Hello everyone, its been a while but anyways, on another fish site, we had this topic about raising, or getting ants from the yard for the goldfish? is this safe? cause if it is, its a great and cheap idea?


----------



## garfieldnfish (Jan 18, 2005)

NO. I had one carpenter ant fall in the tank accidentally and my little oranda (only 1.5 inches at the time) swallowed the ant. It looked like it bit her several times before the ant finally died and it was almost 1 hour before the oranda finally spit up pieces of the ant. Smaller ants may be ok but I would not risk it. Catch some house flies or get a grindal worm culture.


----------



## ncstater1919 (Oct 7, 2005)

what is a grindal worm culture?


----------



## garfieldnfish (Jan 18, 2005)

Small white worms that you can get on aquabid or through mail order. You can keep the culture going in a tubberware container with potting soil and feeding them fish flakes and baby cereal. I had my culture for 2 years and most of my fish love them to include my picky dwarf puffers.


----------



## ncstater1919 (Oct 7, 2005)

haha alright thanks!


----------



## RockabillyChick (Nov 18, 2005)

we have sugar ants fall off our maple tree into the pond right under it and the koi and goldfish gobble them up


----------



## ncstater1919 (Oct 7, 2005)

ok, well, i heard from another site that termites are ok to feed to goldfish, yes or no? cause i found some termites in the woods and i got like 12 in a cup, and im waiting for the ok to try it. thanks for the help.


----------



## fish_doc (Jan 31, 2005)

You can actually feed your goldfish quite a variety of foods. 

The most common are
*Live foods-* Daphnia, Brine Shrimp, Tubiflex worms, Meal worms, Wax worms, Blood worms 
*Staple foods-* shrimp pellets, flakes in a variety of types, algae wafers, etc. 
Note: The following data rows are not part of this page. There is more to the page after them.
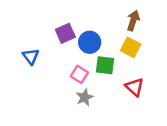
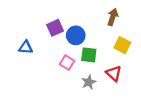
yellow square: (131, 47) -> (122, 45), moved
blue triangle: (31, 56) -> (26, 47), turned -48
gray star: (85, 97) -> (89, 82), moved

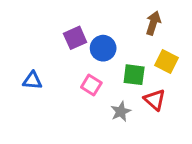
blue triangle: (26, 47) -> (32, 81), moved
green square: (89, 55) -> (134, 75), moved

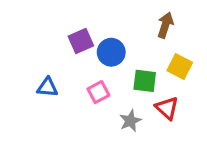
blue triangle: (32, 81) -> (47, 87), moved
pink square: (91, 85) -> (98, 92), turned 30

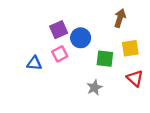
yellow square: (180, 67) -> (130, 48), turned -36
pink square: (98, 92) -> (60, 54), moved
red triangle: (167, 108) -> (135, 78), moved

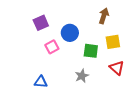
purple square: (59, 30) -> (41, 23), moved
blue triangle: (34, 63) -> (41, 82), moved

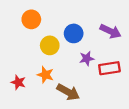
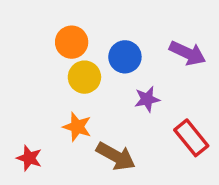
orange circle: (31, 19) -> (72, 42), moved
red rectangle: (109, 68) -> (191, 138), moved, turned 60
red star: (18, 82) -> (29, 158), moved

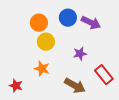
purple arrow: (188, 53) -> (91, 23), moved
blue circle: (125, 57) -> (68, 18), moved
brown arrow: (116, 156) -> (75, 86), moved

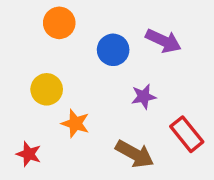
blue circle: (68, 18) -> (113, 50), moved
orange circle: (39, 23) -> (59, 23), moved
yellow circle: (46, 42) -> (47, 89), moved

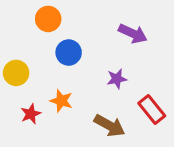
blue circle: (113, 50) -> (69, 53), moved
yellow circle: (47, 89) -> (16, 73), moved
red star: (29, 154) -> (31, 114), moved, turned 30

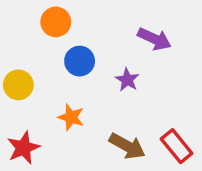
purple star: (117, 79) -> (127, 80), moved, turned -30
red rectangle: (152, 109) -> (177, 146), moved
red star: (31, 114) -> (23, 148), moved, size x1.4

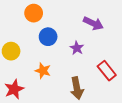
brown arrow: (127, 146) -> (77, 88), turned 50
red rectangle: (177, 146) -> (107, 71), moved

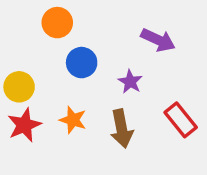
brown arrow: (77, 88) -> (122, 129), moved
red star: (14, 89) -> (24, 125), moved

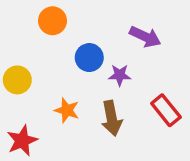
blue circle: (82, 63) -> (89, 58), moved
purple star: (130, 82) -> (120, 75), turned -30
red star: (24, 125) -> (22, 141), moved

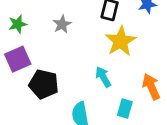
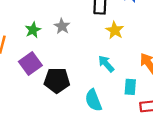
green star: (18, 24) -> (33, 30), moved
yellow star: (121, 41) -> (115, 30), size x0.7

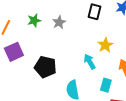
yellow star: (115, 30) -> (105, 45), moved
purple square: (30, 64) -> (14, 52), moved

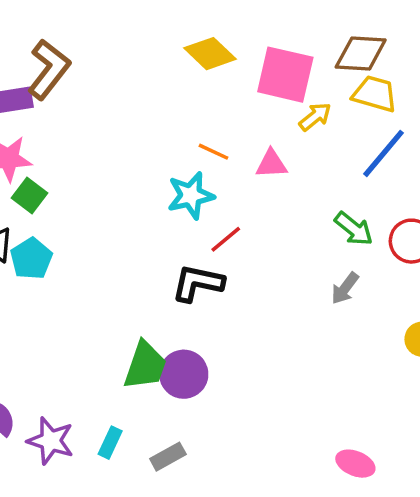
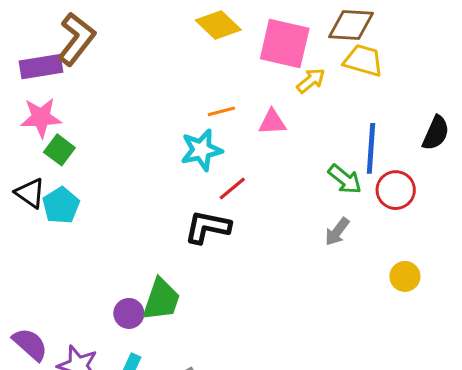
orange line: (214, 152) -> (221, 111), turned -40
blue line: (383, 153) -> (371, 148), moved, turned -36
purple circle: (184, 374) -> (129, 313), moved, size x0.7

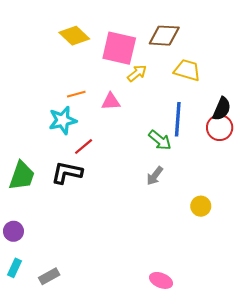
yellow trapezoid: (363, 60) -> (187, 70), moved
red circle: (396, 190) -> (220, 128), moved
green trapezoid: (161, 300) -> (22, 176), moved

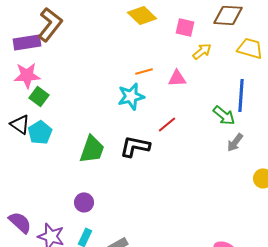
pink square: (119, 48) -> (185, 27), size x0.6
red line: (84, 146) -> (167, 124), moved
gray arrow: (155, 176) -> (235, 142), moved

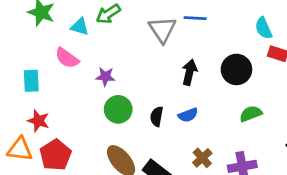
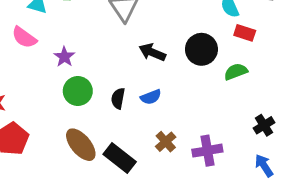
black arrow: (189, 72) -> (152, 52), turned -80
purple star: (105, 77) -> (64, 57), turned 30
green semicircle: (251, 114) -> (236, 72), moved

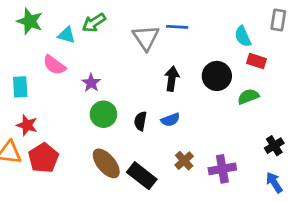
black arrow: (152, 52) -> (172, 79), turned 75

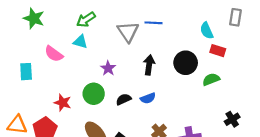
cyan triangle: (67, 35) -> (80, 42), moved
purple star: (91, 83) -> (108, 68), moved
black semicircle: (140, 121) -> (124, 99), turned 56
red star: (27, 125) -> (63, 103), moved

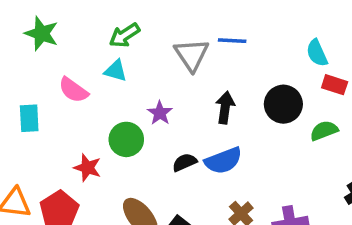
green circle: (94, 94) -> (126, 139), moved
blue semicircle: (148, 98) -> (223, 161), size x1.5

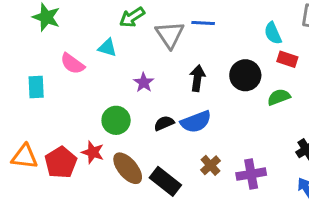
green arrow: (125, 35) -> (132, 17), moved
green circle: (126, 139) -> (116, 120), moved
red star: (87, 168) -> (93, 152), moved

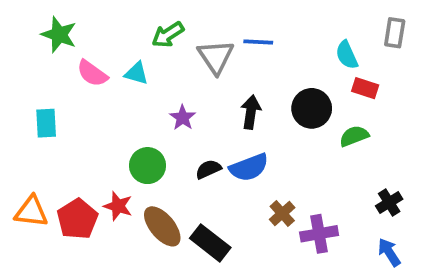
pink semicircle: (72, 64) -> (92, 73), moved
brown cross: (210, 165) -> (282, 213), moved

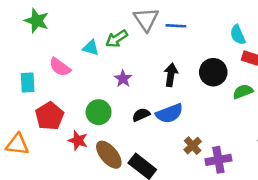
green arrow: (168, 35) -> (117, 39), moved
gray triangle: (216, 57) -> (146, 19), moved
pink semicircle: (92, 73) -> (60, 67), moved
red pentagon: (77, 219) -> (50, 116), moved

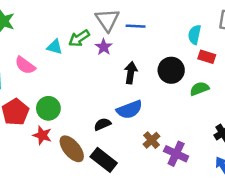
cyan semicircle: (238, 35) -> (194, 35), turned 36
purple star: (123, 79) -> (104, 47), moved
green circle: (99, 112) -> (48, 108), moved
black semicircle: (141, 115) -> (102, 124), moved
purple cross: (218, 160) -> (176, 154), turned 35

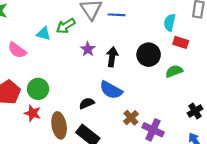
purple star: (104, 47) -> (88, 49), moved
blue semicircle: (129, 110) -> (111, 90), turned 50
brown ellipse: (72, 149) -> (59, 125), turned 30

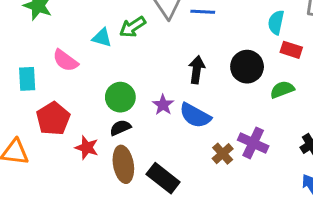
purple star: (88, 49) -> (163, 105), moved
green circle: (38, 89) -> (120, 97), moved
black semicircle: (87, 103) -> (120, 128), moved
purple cross: (153, 130) -> (253, 143), moved

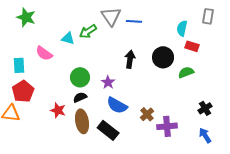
blue semicircle: (195, 115) -> (117, 105), moved
red pentagon: (53, 119) -> (23, 91), moved
purple cross: (253, 143) -> (167, 126), moved, turned -30

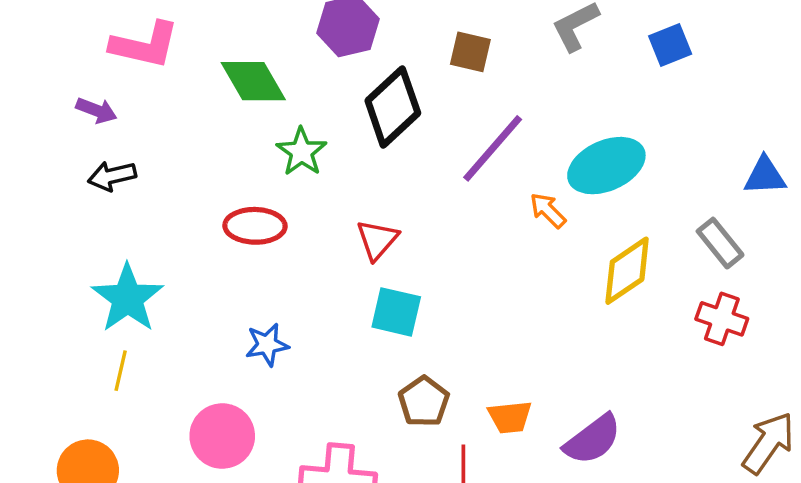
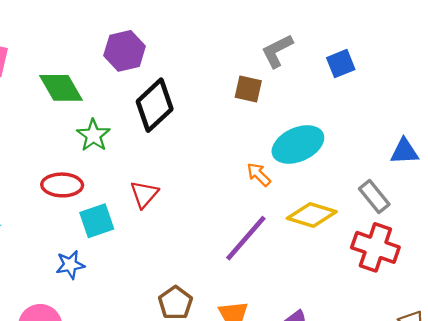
brown square: (470, 52) -> (248, 89), moved
purple line: (493, 148) -> (246, 238), moved
yellow diamond: (627, 271) -> (312, 215), turned 51
cyan square: (396, 312) -> (97, 221), moved, turned -32
red cross: (722, 319) -> (375, 247), size x1.4

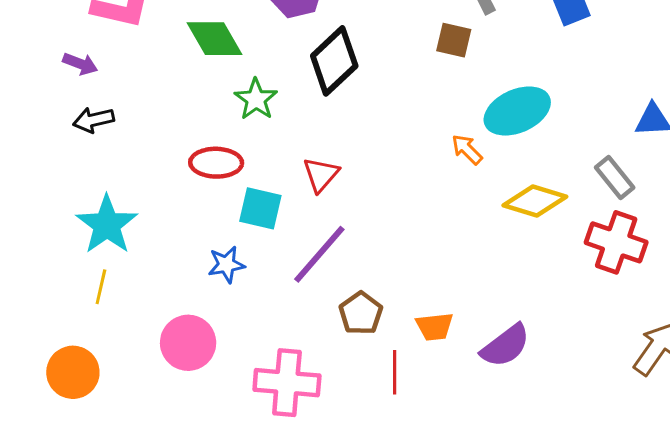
cyan square: (97, 221) -> (260, 208), turned 32
purple line: (246, 238) -> (319, 254), moved

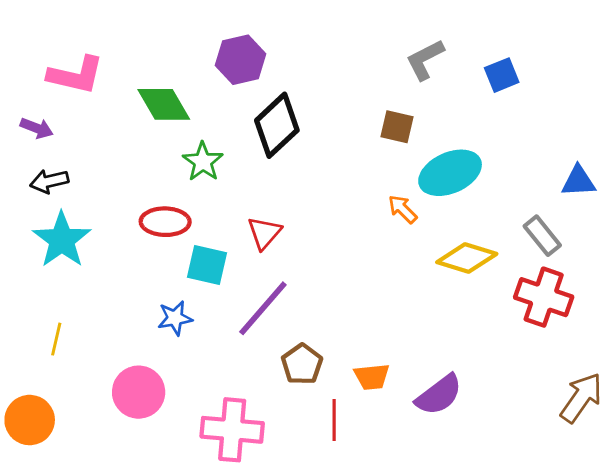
brown square: (454, 40) -> (397, 127), moved
cyan star: (107, 225) -> (62, 240), moved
I prefer the prepared foods for them They are eaiser and cleaner. There is no chance of getting animals that have sprayed with posins from someone trying to clear them out of their yard. These can quickly kill your fish. And the foods now-adays have been tested over and over and proven themselves through time. There are even speical blends for goldfish, bettas, cichlids, etc... It is no longer a one diet for all world.


----------